A good quote, but this is one that I had underlined in The Ministers Wooing:
He was called a good fellow, — only a little lumpish, — and as he was brave and faithful, he rose in time to be a shipmaster. But when came the business of making money, the aptitude for accumulating, George found himself distanced by many a one with not half his general powers. What shall a man do with a sublime tier of moral faculties, when the most profitable business out of his port is the slave-trade? So it was in Newport in those days. George’s first voyage was on a slaver, and he wished himself dead many a time before it was over, — and ever after would talk like a man beside himself, if the subject was named.
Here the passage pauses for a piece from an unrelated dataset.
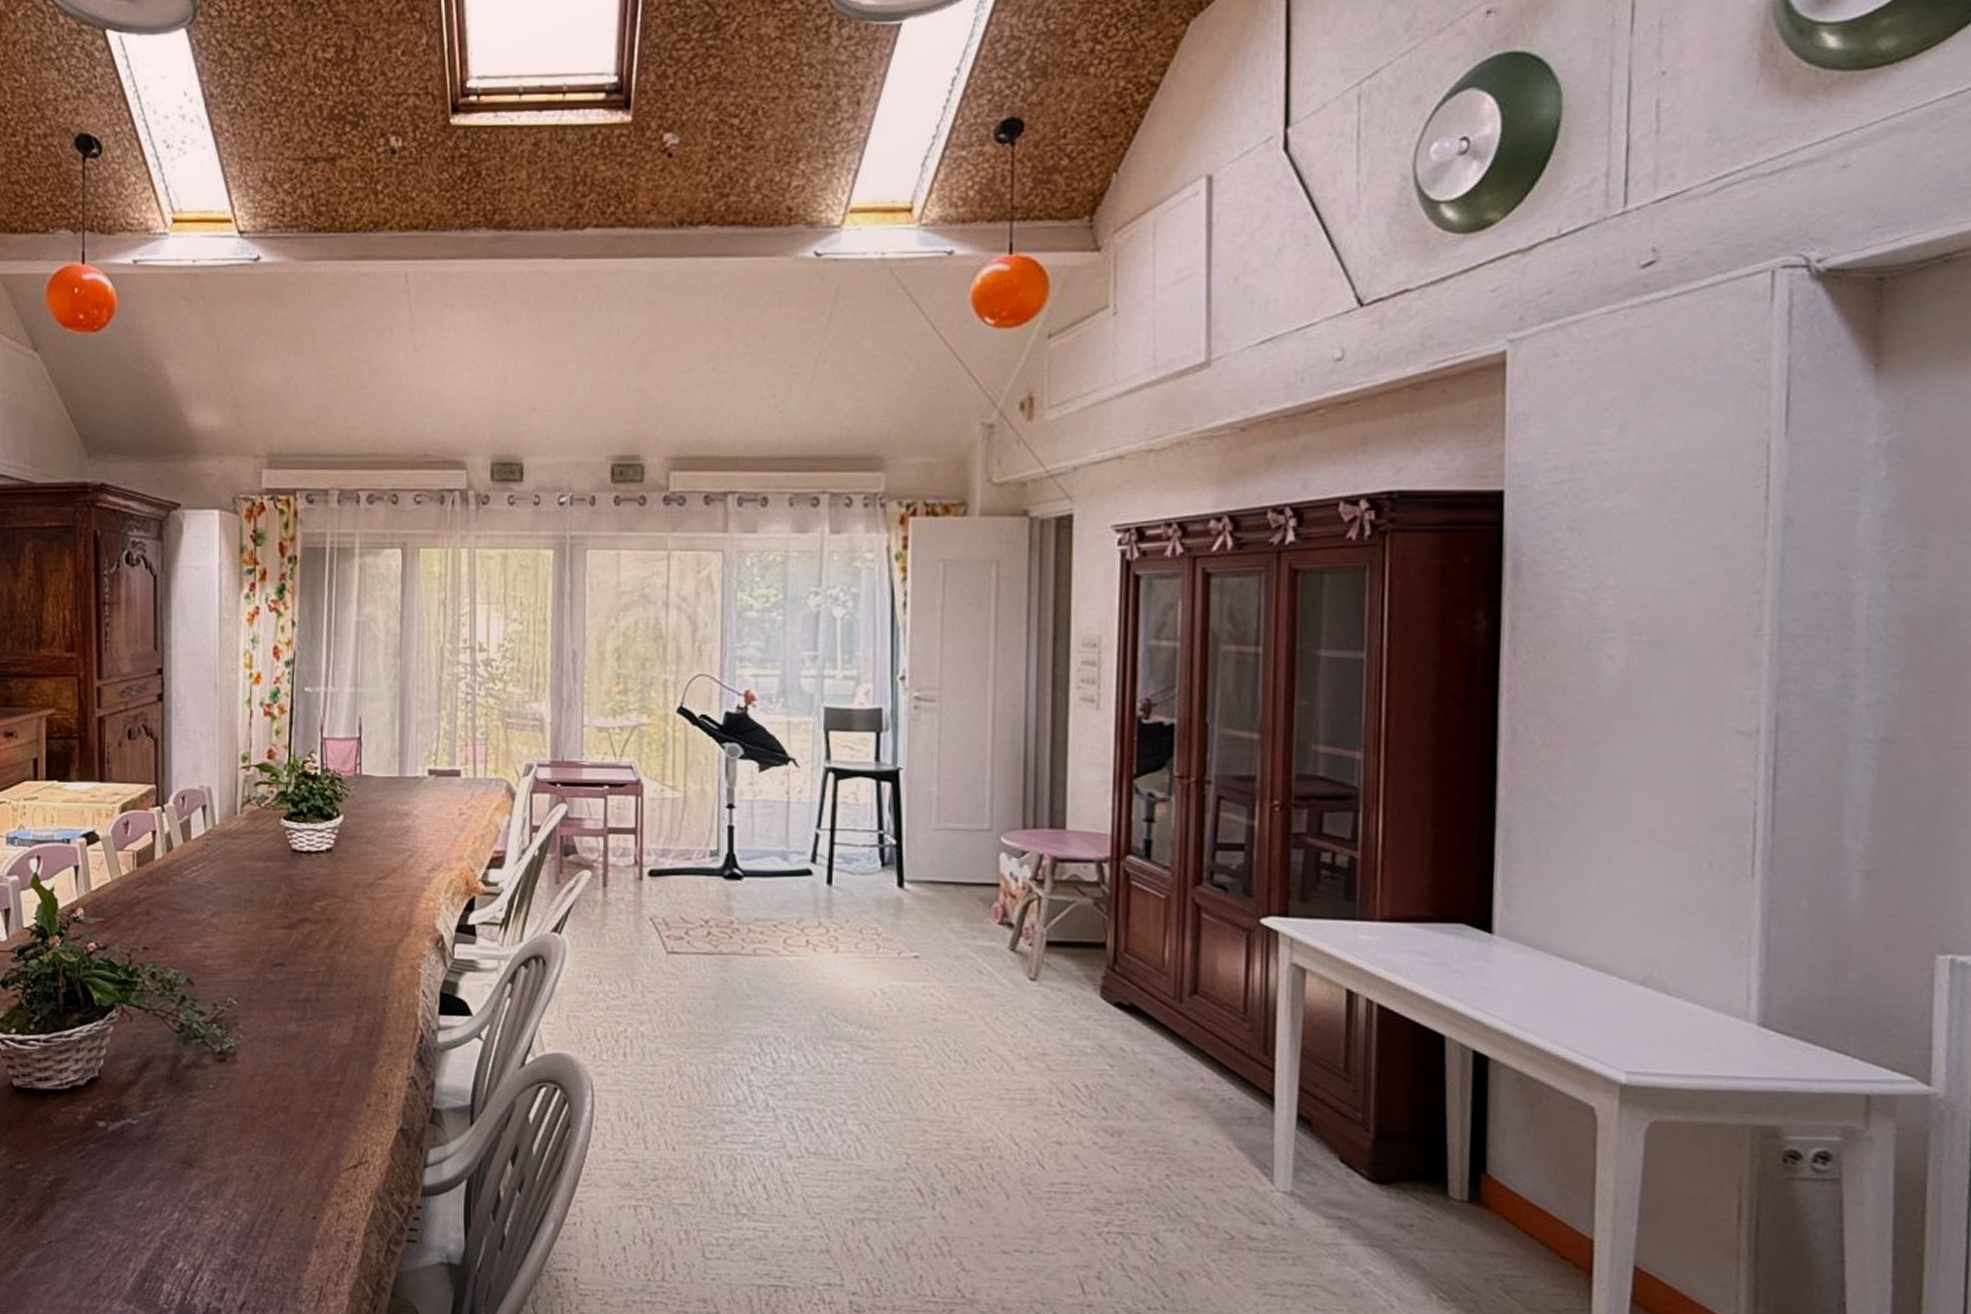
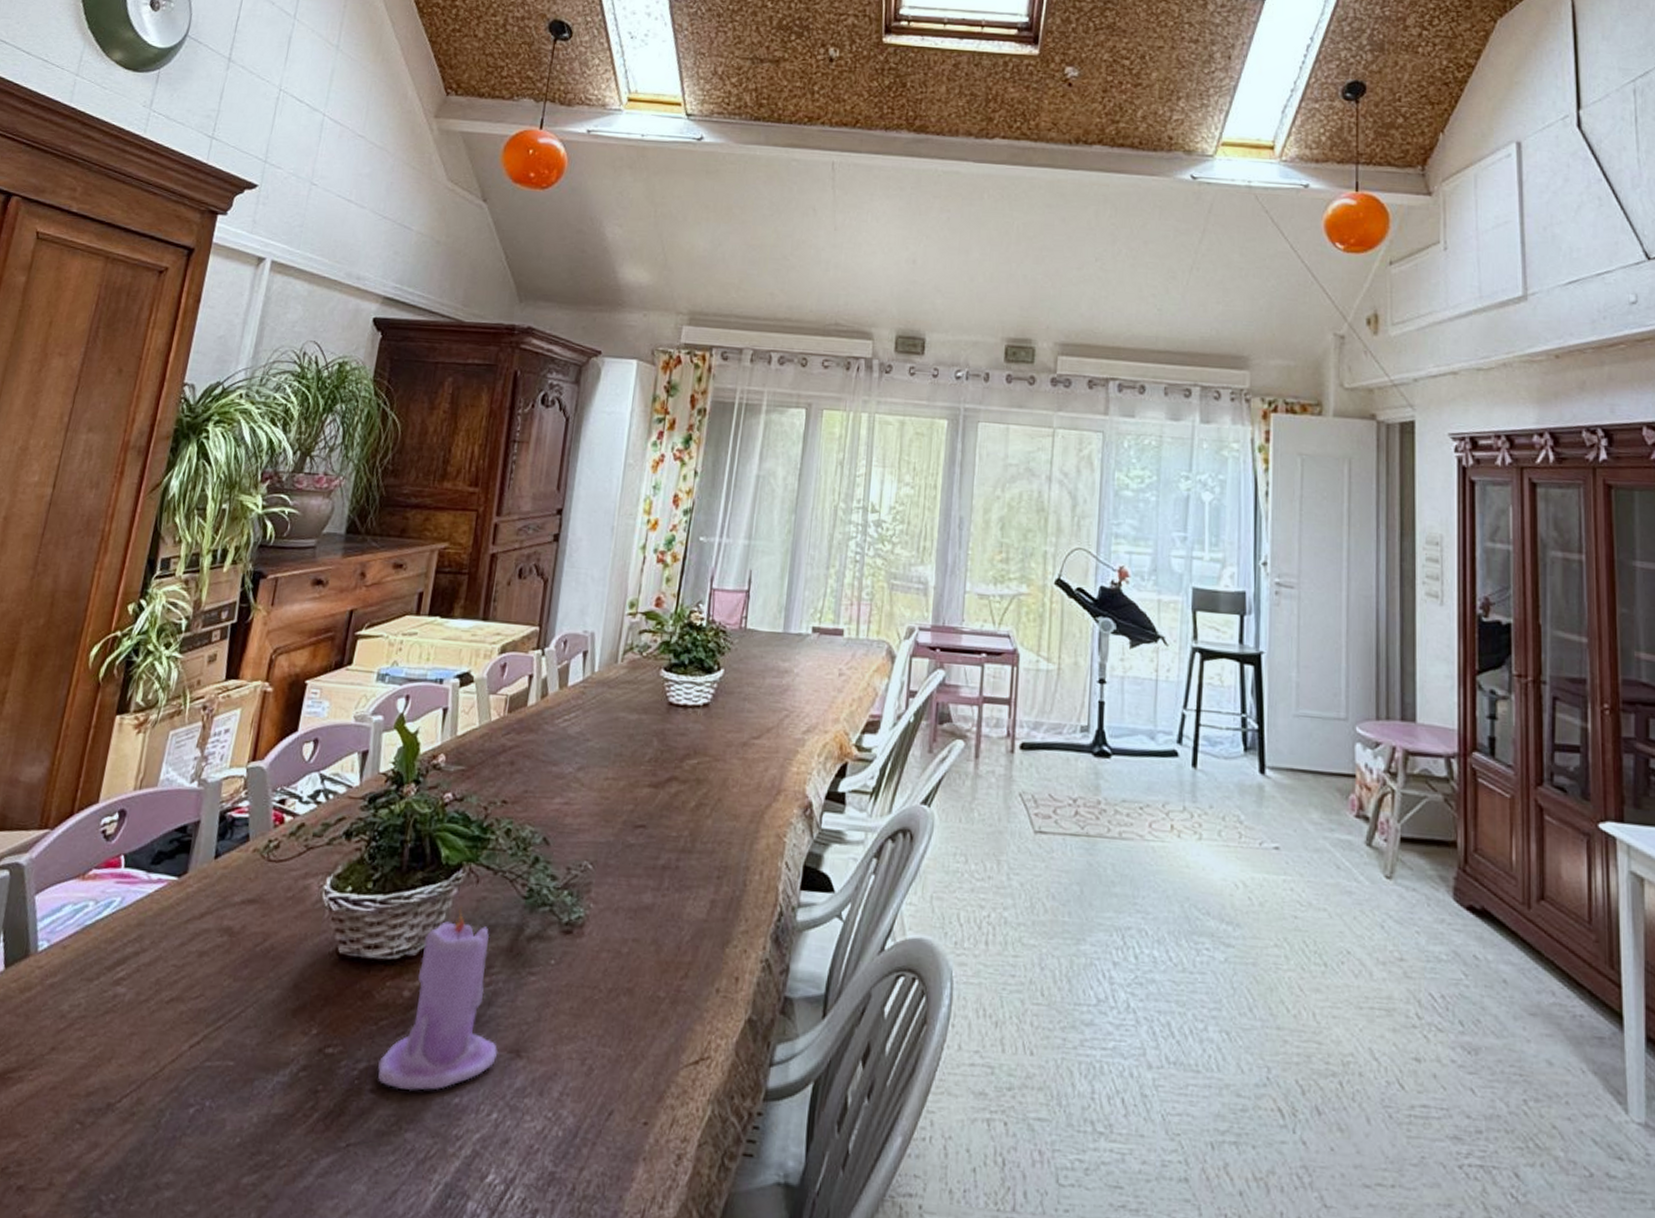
candle: none [65,1041,172,1198] -> present [378,906,498,1091]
He declared that the gold made in it was distilled from human blood, from mothers’ tears, from the agonies and dying groans of gasping, suffocating men and women, and that it would sear and blister the soul of him that touched it; in short, he talked as whole-souled, unpractical fellows are apt to talk about what respectable people sometimes do. Nobody had ever instructed him that a slaveship, with a procession of expectant sharks in its wake, is a missionary institution, by which closely. packed heathens are brought over to enjoy the light of the Gospel. So, though George was acknowledged to be a good fellow, and honest as the noon-mark on the kitchen floor, he let slip so many chances of making money as seriously to compromise his reputation among thriving folks. He was wastefully generous — insisted on treating every poor dog that came in his way, in any foreign port, as a brother — absolutely refused to be party in cheating or deceiving the heathen on any shore, or in skin of any color — and also took pains, as far as in him lay, to spoil any bargains which any of his subordinates founded on the ignorance or weakness of his fellow-men. So he made voyage after voyage, and gained only his wages and the reputation among his employers of an incorruptibly honest fellow.
It was amazing to see the continuing relevance and prescient wisdom of Stowe’s observations from 1859. I can’t help but think that we have our own correlating “slave ships,” that we use to justify our own evangelistic ends. Talk amongst yourselves.
Posted by Tim Lien at September 5, 2006 11:17 AM
I believe the book is called “The Most Famous Man in America.” BookTV rocks.